§ DOCUMENT SEGMENT:
==============================
But... You feel the same towards ANY kind of work? What if the work you have to do is something you like to do? something that you are so passionate about, something that occupies your toughts very often? What if work is not just a work you have to do in order to survive, but is a real vocation? and above all, you even earn money doing what you like? Such people exist, too, you know...


----------



## Etcetera

timpeac said:


> Is work something that is a good end in itself? In other words is doing something which others view as productive a meaningful goal?
> <...>
> If I'd been "working" up until the day before my death rather than off doing things that were meaningful for me and most certainly not considered work by others then I wouldn't die a happy bunny. What say you?


I'd say the same. 
I'm almost sure that I'd never get the job of my dream (that is, writing books on history or the British literature), but even if I'd be so damned lucky, I have a lot of other interests, so no job would ever be able to satisfy me. 
In my opinion, there should be some 'balance' between working and doing what you like and find meaningful for you. 
And certainly, one should think more about their family!


----------



## Nunty

In Hebrew the word for worship and the word for work are exactly the same word: _avoda. _As a contemplative nun my primary work is prayer, and the other things I do -- translating, writing, cleaning, cooking, nursing or whatever -- are only to provide a framework for that. Our very old sisters in their 80s and 90s are working very hard. They cannot do physical things anymore, for the most part, so they spend their days in prayer.

I guess it depends on what you mean by "work", but I always find it very sad when people find their identities in what they do and not in what they are.


----------



## Etcetera

Nun-Translator said:


> I guess it depends on what you mean by "work", but I always find it very sad when people find their identities in what they do and not in what they are.


I suspect the main reason for that is that it's easier to find your identity in what you do. And, for most people, it would also be more understandable.
==============================
Dataset records
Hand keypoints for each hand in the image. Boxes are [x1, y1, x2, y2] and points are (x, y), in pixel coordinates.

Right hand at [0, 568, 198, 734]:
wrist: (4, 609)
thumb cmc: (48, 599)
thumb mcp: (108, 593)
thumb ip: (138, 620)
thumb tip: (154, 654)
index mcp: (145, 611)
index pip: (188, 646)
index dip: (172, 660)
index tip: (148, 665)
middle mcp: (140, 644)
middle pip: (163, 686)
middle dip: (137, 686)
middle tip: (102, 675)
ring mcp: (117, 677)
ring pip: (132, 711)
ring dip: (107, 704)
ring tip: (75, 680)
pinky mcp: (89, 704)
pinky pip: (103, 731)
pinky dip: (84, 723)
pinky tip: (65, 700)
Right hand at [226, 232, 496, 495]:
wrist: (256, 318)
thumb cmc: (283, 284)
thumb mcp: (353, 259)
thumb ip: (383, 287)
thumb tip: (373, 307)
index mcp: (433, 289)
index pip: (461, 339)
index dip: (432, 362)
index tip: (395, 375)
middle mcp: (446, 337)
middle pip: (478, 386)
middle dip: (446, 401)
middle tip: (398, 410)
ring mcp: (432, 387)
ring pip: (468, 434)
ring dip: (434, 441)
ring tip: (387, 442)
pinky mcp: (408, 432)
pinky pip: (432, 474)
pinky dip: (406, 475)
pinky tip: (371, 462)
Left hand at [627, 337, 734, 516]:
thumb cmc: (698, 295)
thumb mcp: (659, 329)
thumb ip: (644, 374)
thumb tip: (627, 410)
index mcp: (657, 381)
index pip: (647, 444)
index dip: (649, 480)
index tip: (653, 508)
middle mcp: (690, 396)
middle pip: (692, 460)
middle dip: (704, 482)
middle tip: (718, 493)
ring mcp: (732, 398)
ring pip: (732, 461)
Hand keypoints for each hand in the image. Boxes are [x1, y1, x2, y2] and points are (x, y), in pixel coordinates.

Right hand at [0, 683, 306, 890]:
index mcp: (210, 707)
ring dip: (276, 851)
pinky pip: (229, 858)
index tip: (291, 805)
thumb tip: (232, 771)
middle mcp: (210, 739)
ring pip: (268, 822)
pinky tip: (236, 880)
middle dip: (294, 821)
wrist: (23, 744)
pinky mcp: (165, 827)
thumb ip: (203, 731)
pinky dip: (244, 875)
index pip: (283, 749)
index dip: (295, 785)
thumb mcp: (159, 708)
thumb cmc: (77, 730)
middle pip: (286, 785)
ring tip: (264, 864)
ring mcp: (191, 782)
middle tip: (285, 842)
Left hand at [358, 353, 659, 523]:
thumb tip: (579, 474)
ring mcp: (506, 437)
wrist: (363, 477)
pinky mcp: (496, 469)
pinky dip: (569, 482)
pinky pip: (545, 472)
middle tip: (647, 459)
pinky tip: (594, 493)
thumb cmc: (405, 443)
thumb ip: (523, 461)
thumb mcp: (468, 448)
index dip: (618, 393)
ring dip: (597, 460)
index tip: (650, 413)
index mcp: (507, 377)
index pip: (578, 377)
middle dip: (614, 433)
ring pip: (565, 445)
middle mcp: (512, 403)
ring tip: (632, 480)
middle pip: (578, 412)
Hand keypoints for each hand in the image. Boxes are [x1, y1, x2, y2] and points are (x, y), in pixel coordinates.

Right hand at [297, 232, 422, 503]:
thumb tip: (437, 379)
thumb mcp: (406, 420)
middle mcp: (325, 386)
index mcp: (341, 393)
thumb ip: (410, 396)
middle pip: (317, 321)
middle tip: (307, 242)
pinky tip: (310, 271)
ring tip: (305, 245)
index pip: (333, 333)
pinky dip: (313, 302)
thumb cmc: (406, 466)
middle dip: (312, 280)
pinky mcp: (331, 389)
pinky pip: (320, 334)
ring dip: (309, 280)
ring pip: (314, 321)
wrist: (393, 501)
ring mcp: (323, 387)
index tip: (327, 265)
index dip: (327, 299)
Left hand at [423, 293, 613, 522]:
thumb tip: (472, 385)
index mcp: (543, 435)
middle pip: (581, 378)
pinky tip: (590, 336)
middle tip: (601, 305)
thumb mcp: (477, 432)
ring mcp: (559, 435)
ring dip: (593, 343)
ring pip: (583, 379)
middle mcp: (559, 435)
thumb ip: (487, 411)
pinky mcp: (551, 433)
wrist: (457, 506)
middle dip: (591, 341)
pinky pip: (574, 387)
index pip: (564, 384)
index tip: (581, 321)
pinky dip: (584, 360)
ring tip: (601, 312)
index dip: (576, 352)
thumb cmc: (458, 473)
==============================
§ WHAT TO DO:
(A) Return the passage of the forum thread between "In Hebrew the" and "days in prayer.", inclusive.
(B) For each statement, say whether it agrees with the forum thread, giving yes or no and quoting the deciding words from the forum thread: (i) Nunty writes that in Hebrew, worship and work are expressed by the same word. (ii) Etcetera expects to obtain the dream job of writing books on history or British literature. (iii) According to Nunty, the very old sisters in their 80s and 90s have stopped working.

§ SOLUTIONS FOR EACH TASK:
(A)
In Hebrew the word for worship and the word for work are exactly the same word: _avoda. _As a contemplative nun my primary work is prayer, and the other things I do -- translating, writing, cleaning, cooking, nursing or whatever -- are only to provide a framework for that. Our very old sisters in their 80s and 90s are working very hard. They cannot do physical things anymore, for the most part, so they spend their days in prayer.

(B)
(i) Yes: "In Hebrew the word for worship and the word for work are exactly the same word"
(ii) No: "I'm almost sure that I'd never get the job of my dream"
(iii) No: "Our very old sisters in their 80s and 90s are working very hard."